The current situation is not good, and is unlikely to get better. All boards need to take action to deal with current risks; they also need to ensure that they are able to cope with future ones.
A number of significant trends mean that information security will become even more challenging in the years ahead.
The use of distributed computing is increasing. Computing power has migrated from centralized mainframe computers and data processing centres to a distributed network of desktop, laptop and micro computers, and this makes information security much more difficult.
There is a strong trend toward mobile computing. The use of laptop computers, Personal Digital Assistants (PDAs), mobile phones, digital cameras, portable projectors and MP3 players has made working from home or on the road relatively straightforward, with the result that network perimeters are becoming increasingly porous. There are many more remote access points to networks, and the fast-growing number of easily accessible endpoint devices increases the opportunities to break into networks and steal or corrupt information.

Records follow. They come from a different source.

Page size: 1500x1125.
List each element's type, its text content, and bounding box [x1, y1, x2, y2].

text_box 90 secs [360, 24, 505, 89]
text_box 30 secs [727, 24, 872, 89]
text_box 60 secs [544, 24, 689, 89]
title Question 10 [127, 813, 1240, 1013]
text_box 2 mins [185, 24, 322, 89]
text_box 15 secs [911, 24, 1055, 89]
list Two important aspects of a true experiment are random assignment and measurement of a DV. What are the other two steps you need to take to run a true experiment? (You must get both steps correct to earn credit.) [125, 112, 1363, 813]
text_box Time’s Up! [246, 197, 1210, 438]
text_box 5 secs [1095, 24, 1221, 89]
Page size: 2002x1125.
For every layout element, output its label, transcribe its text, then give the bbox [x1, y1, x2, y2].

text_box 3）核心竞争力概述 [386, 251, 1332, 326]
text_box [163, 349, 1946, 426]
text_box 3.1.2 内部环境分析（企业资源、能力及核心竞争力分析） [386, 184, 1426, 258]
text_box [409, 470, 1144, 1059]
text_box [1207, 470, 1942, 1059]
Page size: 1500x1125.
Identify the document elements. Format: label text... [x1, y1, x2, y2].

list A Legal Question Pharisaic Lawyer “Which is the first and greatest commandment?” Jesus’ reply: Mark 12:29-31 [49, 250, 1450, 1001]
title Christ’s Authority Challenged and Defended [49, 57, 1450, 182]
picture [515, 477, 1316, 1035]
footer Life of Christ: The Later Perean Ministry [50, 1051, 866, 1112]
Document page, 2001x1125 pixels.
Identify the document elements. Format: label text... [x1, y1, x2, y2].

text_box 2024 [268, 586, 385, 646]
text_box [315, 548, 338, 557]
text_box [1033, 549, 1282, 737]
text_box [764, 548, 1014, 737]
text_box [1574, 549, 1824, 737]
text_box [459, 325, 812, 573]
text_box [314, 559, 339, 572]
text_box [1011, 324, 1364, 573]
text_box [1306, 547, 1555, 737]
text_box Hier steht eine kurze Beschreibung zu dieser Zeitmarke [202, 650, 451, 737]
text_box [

There has been a dramatic growth in the use of the Internet for business communication, underpinning the development of Instant Messaging, wireless, VoIP and broadband. The Internet provides an effective, immediate and powerful method for organizations to communicate on all sorts of issues. This exposes all these organizations to the security risks that go with connection to an unregulated environment and deployment, in an enterprise setting, of tools originally designed for consumers – and which have little or no enterprise strength security capability.
Better hacker tools are available every day, on hacker websites that, themselves, proliferate. These tools are improved regularly and, increasingly; less and less technologically proficient criminals – and computer literate terrorists - are enabled to cause more and more damage to target networks.
Increasingly, hackers, virus writers and spam operators are co-operating to find ways of spreading more spam: not just because it’s fun, but because direct e-mail marketing of dodgy products is highly lucrative. Phishing and other internet fraud activity will continue evolving and will become an ever bigger problem.
This will lead, inevitably, to an increase in blended threats that can only be countered with a more effective combination of technologies and processes.
Increasingly sophisticated technology defences, particularly around user authorization and authentication, will drive an increase in social engineering derived hacker attacks.
In an increasingly threatening environment, directors need to take appropriate action to deal with risks to their business from threats to their information and technology assets and infrastructure. They don’t have time to re-invent the wheel, to solve the security problems afresh at every organization, nor do they need to. Information insecurity is a common problem and a common, best-practice solution has emerged: ISO 27001 provides a vendor-independent, system-agnostic information security framework that any organization anywhere in the world can apply to help manage its information related risks.